(Document excerpt)

# Grant Bros. Druggists and Opticians



## ann_digs (Apr 21, 2019)

Easter Sunday find. A bottle that was made in the U.S.A., for a druggist company in my province of Nova Scotia. Bottle says Grant Bros. Druggists and Opticians New Glasgow and Stellarton. I live in the same county. Embossed on bottom W.T. & Co. U.S.A., these mostly date from 1875-1900. In 1901 the base marking became W.T.C.O. I got this from Wikipedia. The W.T. stands for Whitall Tatum. There was frost in the ground still but I got it out perfectly intact. Needs a good cleaning. Also got a cold cream jar. There is 200 + years of scattered history on the property, as it was first settled in the late 1700's. I have lots of digging to do! Has anyone else found any bottles like this one? Thanks  Photos of the bottle and hillside where I found it.


----------



## CanadianBottles (Apr 21, 2019)

Very nice!  I love local druggist bottles like that.  If you've found that intact you're in a good spot for sure!


----------



## shotdwn (Apr 21, 2019)

Nice find! Congratulations on finding it. Druggist bottles are always neat to find.


----------



## RCO (Apr 21, 2019)

its a great find , druggist bottles from small towns tend to be hard to find and very collectable . I haven't seen this one before but would imagine there is a lot of druggist bottles from the east coast I've not seen . 

I'd definitely dig that area some more when the frost is gone , you also need to be careful bringing bottles in from the cold this early , they can break , temperature change can sometimes be too much although yours should be fine


----------



## ann_digs (Apr 22, 2019)

Thank you! It's a first local druggist bottle for me. This area has lots of bottles all different ages, but the really old ones are under rocks and I am very lucky to pull one out intact. When the field was being cleared of rocks, they tossed the rocks down the embankment and that smashed many bottles. So I count my blessings when I find a good one.


----------



## ann_digs (Apr 22, 2019)

Thank you! I am quite happy with my find.


----------



## ann_digs (Apr 22, 2019)

Thank you! The frost should be gone soon. We've had some warm days recently. The sun does not shine on that side of the hill so the soil takes a bit longer to warm up.


----------



## RCO (Apr 22, 2019)

embossed Canadian druggist bottles from smaller places , generally aren't easy to find , I've personally never found one in the ground in my area . so yeah its a great find .

 doesn't mean there is a second one waiting to be found, but worth another dig in that area to see what else might be there


----------



## ann_digs (Apr 23, 2019)

For sure yes and thank you. When the rain moves out I will dig in that area. I found parts of a coal oil lamp, porcelain doll, pottery shards, and skate blades..leather boots still attached but they fell off when I pulled them out. I won't post those here because they are not bottles but it does help to date the site as well. Thank you. Oh I also found coins(metal detecting) not far from where I got the bottles. 1871 One Cent Prince Edward Island, 1906 Indian Head Penny! American. 1912 One Cent Canadian.

(End Document excerpt)
(Dataset content)

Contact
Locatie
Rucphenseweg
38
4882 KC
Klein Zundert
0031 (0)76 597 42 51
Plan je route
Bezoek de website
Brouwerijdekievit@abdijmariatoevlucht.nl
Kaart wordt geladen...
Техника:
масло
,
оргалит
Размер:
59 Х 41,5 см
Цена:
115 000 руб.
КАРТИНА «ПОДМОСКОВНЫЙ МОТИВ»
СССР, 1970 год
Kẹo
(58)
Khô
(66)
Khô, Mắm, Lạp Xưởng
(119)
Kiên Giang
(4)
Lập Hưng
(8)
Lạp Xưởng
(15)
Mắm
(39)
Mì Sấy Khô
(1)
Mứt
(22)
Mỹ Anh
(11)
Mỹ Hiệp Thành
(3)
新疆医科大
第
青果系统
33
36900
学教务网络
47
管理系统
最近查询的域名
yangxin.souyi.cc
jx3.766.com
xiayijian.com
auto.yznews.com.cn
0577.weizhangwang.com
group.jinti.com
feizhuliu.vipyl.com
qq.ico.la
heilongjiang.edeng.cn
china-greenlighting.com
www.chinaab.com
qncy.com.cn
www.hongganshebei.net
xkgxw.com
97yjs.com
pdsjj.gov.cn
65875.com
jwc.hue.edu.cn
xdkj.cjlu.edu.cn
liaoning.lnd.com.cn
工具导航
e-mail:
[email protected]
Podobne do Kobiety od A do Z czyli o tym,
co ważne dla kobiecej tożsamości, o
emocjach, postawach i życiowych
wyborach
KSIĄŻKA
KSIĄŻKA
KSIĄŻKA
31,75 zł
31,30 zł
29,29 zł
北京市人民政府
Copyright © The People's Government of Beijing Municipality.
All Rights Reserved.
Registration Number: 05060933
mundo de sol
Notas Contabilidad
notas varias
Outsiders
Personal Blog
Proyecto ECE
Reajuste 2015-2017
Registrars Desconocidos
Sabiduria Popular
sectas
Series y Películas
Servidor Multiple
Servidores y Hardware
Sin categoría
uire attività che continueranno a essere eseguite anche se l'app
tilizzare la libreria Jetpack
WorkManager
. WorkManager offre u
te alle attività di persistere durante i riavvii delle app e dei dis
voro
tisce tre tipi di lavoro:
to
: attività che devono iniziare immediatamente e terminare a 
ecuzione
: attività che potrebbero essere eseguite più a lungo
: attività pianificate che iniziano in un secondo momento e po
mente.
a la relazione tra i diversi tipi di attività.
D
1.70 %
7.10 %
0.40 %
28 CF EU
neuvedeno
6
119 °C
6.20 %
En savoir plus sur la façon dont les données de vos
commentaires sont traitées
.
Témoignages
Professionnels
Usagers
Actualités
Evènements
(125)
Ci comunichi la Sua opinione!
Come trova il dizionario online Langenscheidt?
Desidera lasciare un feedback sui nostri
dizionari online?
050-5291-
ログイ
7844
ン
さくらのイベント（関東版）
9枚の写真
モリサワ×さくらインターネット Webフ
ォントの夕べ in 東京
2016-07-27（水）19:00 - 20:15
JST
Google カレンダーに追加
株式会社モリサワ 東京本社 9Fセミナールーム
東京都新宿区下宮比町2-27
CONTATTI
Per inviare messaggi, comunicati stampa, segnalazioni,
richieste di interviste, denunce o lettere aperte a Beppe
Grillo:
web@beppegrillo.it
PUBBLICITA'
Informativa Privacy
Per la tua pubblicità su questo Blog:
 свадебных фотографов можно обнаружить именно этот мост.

(End Dataset content)

§ **Exercise aim**:
Continue the forum thread about the Grant Bros. druggist bottle from its last post onward. The records have no connection to the forum thread about the Grant Bros. druggist bottle.

§ **Solved exercise**:
----------



## CanadianBottles (Apr 23, 2019)

Hey feel free to post your other finds if you want, we aren't picky!  We've even got an "unexpected finds" section for other things you come across, but you can post anything you find digging in the digging and finding section.


----------



## RCO (Apr 24, 2019)

ann_digs said:


> For sure yes and thank you. When the rain moves out I will dig in that area. I found parts of a coal oil lamp, porcelain doll, pottery shards, and skate blades..leather boots still attached but they fell off when I pulled them out. I won't post those here because they are not bottles but it does help to date the site as well. Thank you. Oh I also found coins(metal detecting) not far from where I got the bottles. 1871 One Cent Prince Edward Island, 1906 Indian Head Penny! American. 1912 One Cent Canadian.




those coins are a good find as well , do prove the site has some significant age , not sure how long the PEI penny was used but I can't see it being in use for much time beyond 1871 

I found an old Canadian penny last year in a park and often do come across coins ( but usually there modern )


----------



## WesternPA-collector (Apr 24, 2019)

That is a great looking old bottle. Sadly that is what happens in many  locations. The bottles get buried in rocks and debris later on.


----------



## ann_digs (Apr 24, 2019)

*Coins*

Here are some of the coins I have found. The 1871 Prince Edward Island one is very neat, and I have 2. I found the other at a cellar hole and that one has a hole in it! I think someone may have put it up on a wall, maybe for good luck? I will post that one tomorrow here.


----------



## CanadianBottles (Apr 25, 2019)

That PEI cent is in great condition, the patina is really nice!  A lot of coins from that era had holes punched into them, if it's a small one near the edge it was probably worn on a string, and if it's in the middle it probably was nailed somewhere, could be for luck or could be because someone badly needed a copper washer.


----------



## RCO (Apr 25, 2019)

the PEI penny isn't necessary a hard coin to acquire but its still an interesting find , one of the oldest coins ( with dates readable ) I've found was a 1913 Canada penny 

but most of the coins I find are modern , the other day I found an old purse along a road , there were some coins in it , a Canadian dime and quarter and a US dime 

it doesn't seem to be easy to find old coins here although I'm sure there are some out there but metal detecting is a popular hobby so a lot of the easy places were checked long ago , and a lot of places are so grown in with tree's/brush to find anything be tough


----------



## ann_digs (Apr 25, 2019)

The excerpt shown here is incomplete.